Em entrevista concedida à ConJur em dezembro de 2005, Juca, como Oliveira Lima é tratado pelos colegas, falou sobre a construção do trabalho que incomodou os parlamentares, mas abriu caminho para o entendimento de que, não importa o foro, garantias constitucionais existem para que sejam respeitadas. A atuação de Juca e Dall’Acqua representou um marco em processos disciplinares e, consequentemente, na definição de direitos de parlamentares processados por seus pares. Houve várias decisões do STF — até o relatório final do Conselho teve de ser refeito por determinação judicial — antes da decisão de cassar o mandato de José Dirceu, em 1º de dezembro de 2005. Não se tratava de CPI, mas o trabalho acabou tendo reflexos também na condução das comissões de investigação.
Silêncio e culpa
No jogo político, é natural que senadores e deputados ataquem seus adversários que, convocados para depor em CPIs, recorrem ao Supremo Tribunal Federal em busca de salvo-conduto para que seus direitos fundamentais sejam respeitados. Depois que o ministro Ricardo Lewandowski concedeu Habeas Corpus para que o ex-ministro da Saúde Eduardo Pazuello não respondesse às perguntas que pudessem incriminá-lo, muitos senadores foram à imprensa para dizer que o silêncio significaria admissão de culpa.

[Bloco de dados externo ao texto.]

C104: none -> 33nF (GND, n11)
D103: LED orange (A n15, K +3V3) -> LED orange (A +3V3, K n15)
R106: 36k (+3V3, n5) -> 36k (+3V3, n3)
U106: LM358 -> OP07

O argumento faz parte do jogo de cena que envolve toda e qualquer CPI, mas nada é mais equivocado. O direito de não produzir provas contra si mesmo e calar quando sua resposta pode incriminá-lo é uma defesa à disposição de qualquer cidadão contra o hipertrofiado poder de constrangimento do Estado. E, muitas vezes, o feitiço se vira contra o feiticeiro. Assim que a Advocacia-Geral da União impetrou o pedido de HC de Pazuello no Supremo, correu pelas redes sociais e virou notícia a postagem do ministro da Secretaria-Geral da Presidência da República, Onyx Lorenzoni, que, em 2015, disse que “só bandido” vai à Justiça para garantir o direito de não produzir prova contra si mesmo.

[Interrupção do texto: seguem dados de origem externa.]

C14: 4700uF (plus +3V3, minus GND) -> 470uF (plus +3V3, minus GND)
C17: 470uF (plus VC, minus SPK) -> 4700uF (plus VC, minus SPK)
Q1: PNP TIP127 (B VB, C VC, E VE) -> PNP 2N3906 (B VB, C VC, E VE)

De acordo com notícia publicada pelo UOL, na postagem, que data de 11 de maio de 2015, Lorenzoni comentava sobre a oitiva de Nestor Cerveró à CPI da Petrobras. À época, o hoje ministro era deputado federal pelo Rio Grande do Sul e fazia oposição ao governo de Dilma Rousseff (PT). “Cerveró ouviu de mim que em CPI quem se vale do direito ‘ficar calado’ tem coisa a esconder. Só bandido usa disso”, escreveu.
Hoje, o que se assiste — ao menos até agora — nas sessões da CPI da Pandemia é algo bem diferente. O direito ao silêncio não é apenas respeitado, mas, por vezes, até sugerido por parlamentares. Pazuello mentiu de forma desabrida sobre não ter sido comunicado do fato de os Estados Unidos terem oferecido ao Brasil um avião para transportar oxigênio para o Amazonas quando pessoas estavam morrendo sufocadas por falta do suprimento.
O que desmente o ex-ministro da Saúde é um documento expedido pelo próprio Ministério que ele chefiou. Um advogado da União que acompanhava o ex-ministro, então, se levantou e foi até o presidente Omar Aziz pedir que seu cliente pudesse ficar em silêncio. E ouviu do senador: “Ótimo! Melhor ele ficar em silêncio do que se comprometer cada vez mais. A explicação dele não bate com a explicação do Ministério”. Deixar que acusados calem é um dever — isso os parlamentares aprenderam. Já permitir que mentirosos falem pode ser uma boa estratégia.
Publicado originalmente no Consultor Jurídico.